Beberapa pakar kebudayaan generasi muda merasa skeptis terhadap “manfaat pendidikan” dari kunjungan lapangan.
“Wisata sekolah memberikan kesempatan untuk merasakan budaya baru dan menikmati aktivitas rekreasi bagi generasi tua, yang menghabiskan hari-hari sekolah mereka pada saat budaya rekreasi belum lazim di negara ini. Tapi segalanya berbeda sekarang. Perjalanan adalah bagian dari kehidupan sehari-hari,” kata Lee Gwang-ho, seorang profesor di Universitas Kyonggi yang berspesialisasi dalam psikologi dan budaya remaja.
“Dalam sebagian besar karyawisata sekolah, sekelompok siswa mengunjungi situs bersejarah atau museum di bawah bimbingan guru. Pada malam hari, mereka biasanya mengadakan pertunjukan bakat atau latihan di fasilitas remaja atau akomodasi lainnya. Siswa melakukan hal yang sama bersama-sama selama perjalanan,” kata Lee, mempertanyakan komponen pendidikan dari perjalanan tersebut.
Namun tampaknya masih banyak siswa, mantan siswa, dan orang tua yang melihat makna dari kunjungan kelas dan kegiatan ekstrakurikuler. Hal ini terutama terjadi setelah bertahun-tahun menerapkan kelas online dan sekolah di dalam ruangan selama pandemi.
“Siswa bisa mendapatkan pengalaman unik yang tidak bisa mereka dapatkan di kelas.

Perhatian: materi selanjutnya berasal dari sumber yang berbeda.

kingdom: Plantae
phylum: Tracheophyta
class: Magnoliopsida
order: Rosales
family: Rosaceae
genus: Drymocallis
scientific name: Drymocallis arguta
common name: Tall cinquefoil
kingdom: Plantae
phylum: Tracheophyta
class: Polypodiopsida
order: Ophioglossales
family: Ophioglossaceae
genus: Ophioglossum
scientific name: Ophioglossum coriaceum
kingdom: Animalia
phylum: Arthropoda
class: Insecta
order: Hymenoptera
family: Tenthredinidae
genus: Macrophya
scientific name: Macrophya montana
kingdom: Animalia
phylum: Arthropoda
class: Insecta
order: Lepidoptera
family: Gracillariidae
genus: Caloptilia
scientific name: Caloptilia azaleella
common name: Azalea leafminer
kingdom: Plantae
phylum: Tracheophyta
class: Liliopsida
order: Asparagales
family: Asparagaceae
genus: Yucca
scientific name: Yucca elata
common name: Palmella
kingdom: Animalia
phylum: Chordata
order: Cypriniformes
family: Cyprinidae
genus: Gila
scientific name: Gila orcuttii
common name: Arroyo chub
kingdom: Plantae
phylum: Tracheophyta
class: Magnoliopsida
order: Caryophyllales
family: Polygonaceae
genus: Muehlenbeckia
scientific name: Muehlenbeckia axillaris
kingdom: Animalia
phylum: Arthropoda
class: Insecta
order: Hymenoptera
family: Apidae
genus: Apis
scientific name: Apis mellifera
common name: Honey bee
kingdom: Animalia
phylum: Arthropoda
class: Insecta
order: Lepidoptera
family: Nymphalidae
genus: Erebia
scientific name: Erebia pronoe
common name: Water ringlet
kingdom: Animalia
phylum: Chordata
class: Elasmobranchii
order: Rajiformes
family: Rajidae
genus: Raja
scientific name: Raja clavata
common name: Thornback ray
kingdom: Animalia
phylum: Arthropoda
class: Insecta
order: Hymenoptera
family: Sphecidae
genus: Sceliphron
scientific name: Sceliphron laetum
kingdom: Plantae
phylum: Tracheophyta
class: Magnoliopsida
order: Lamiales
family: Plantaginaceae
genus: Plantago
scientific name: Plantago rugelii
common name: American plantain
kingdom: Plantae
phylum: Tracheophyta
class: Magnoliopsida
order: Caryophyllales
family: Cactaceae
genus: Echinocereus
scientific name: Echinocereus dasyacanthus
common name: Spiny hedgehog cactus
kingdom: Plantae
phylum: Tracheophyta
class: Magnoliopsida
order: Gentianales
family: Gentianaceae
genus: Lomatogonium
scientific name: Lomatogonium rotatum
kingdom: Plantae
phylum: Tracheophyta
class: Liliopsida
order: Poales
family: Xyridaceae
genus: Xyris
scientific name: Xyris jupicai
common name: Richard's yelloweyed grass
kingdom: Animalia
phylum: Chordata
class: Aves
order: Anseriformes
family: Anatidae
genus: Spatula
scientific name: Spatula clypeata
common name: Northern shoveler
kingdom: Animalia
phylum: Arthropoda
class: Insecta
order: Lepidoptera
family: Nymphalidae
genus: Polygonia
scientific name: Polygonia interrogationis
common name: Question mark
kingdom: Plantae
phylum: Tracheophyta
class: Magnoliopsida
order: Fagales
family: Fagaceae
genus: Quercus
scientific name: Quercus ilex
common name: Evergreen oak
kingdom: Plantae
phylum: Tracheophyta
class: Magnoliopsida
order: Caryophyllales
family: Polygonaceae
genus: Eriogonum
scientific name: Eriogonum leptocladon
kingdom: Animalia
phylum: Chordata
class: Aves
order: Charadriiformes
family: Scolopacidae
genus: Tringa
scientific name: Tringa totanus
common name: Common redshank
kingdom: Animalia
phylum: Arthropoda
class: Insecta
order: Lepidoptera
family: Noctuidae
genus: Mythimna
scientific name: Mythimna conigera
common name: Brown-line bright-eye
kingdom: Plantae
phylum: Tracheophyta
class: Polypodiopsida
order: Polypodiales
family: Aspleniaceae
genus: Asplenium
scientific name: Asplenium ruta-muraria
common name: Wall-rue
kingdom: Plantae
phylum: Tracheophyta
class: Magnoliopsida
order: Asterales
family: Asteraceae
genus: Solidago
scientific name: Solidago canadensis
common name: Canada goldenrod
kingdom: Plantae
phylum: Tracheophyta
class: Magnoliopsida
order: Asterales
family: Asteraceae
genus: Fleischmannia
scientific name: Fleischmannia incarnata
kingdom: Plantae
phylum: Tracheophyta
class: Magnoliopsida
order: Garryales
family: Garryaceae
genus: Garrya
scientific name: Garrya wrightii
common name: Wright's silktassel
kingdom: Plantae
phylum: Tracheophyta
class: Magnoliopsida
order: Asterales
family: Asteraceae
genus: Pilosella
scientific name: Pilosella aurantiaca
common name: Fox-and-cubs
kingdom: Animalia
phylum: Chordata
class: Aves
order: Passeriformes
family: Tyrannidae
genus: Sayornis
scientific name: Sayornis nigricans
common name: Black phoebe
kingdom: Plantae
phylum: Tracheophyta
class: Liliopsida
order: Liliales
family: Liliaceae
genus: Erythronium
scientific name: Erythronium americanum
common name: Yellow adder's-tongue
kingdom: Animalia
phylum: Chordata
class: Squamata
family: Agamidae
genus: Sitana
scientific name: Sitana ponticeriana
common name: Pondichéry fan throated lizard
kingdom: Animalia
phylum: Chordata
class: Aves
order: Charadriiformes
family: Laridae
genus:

Misalnya, putri saya yang berusia 16 tahun baru-baru ini melakukan piknik sekolah ke Gangneung, Provinsi Gangwon, di mana dia mengunjungi pameran seni media terkenal dan pabrik pengolahan kopi. Saya pikir mengenal lingkungan dan orang-orang baru dapat menjadi bagian penting dari pertumbuhan siswa,” kata Woo, seorang pekerja kantoran berusia 40-an.
“Perjalanan ke sekolah bukanlah penyebab utama kecelakaan keselamatan. Beberapa kecelakaan tidak dapat dihindari, sementara yang lain disebabkan oleh kurangnya keselamatan masyarakat atau ketidakpekaan masyarakat terhadap keselamatan,” tambahnya.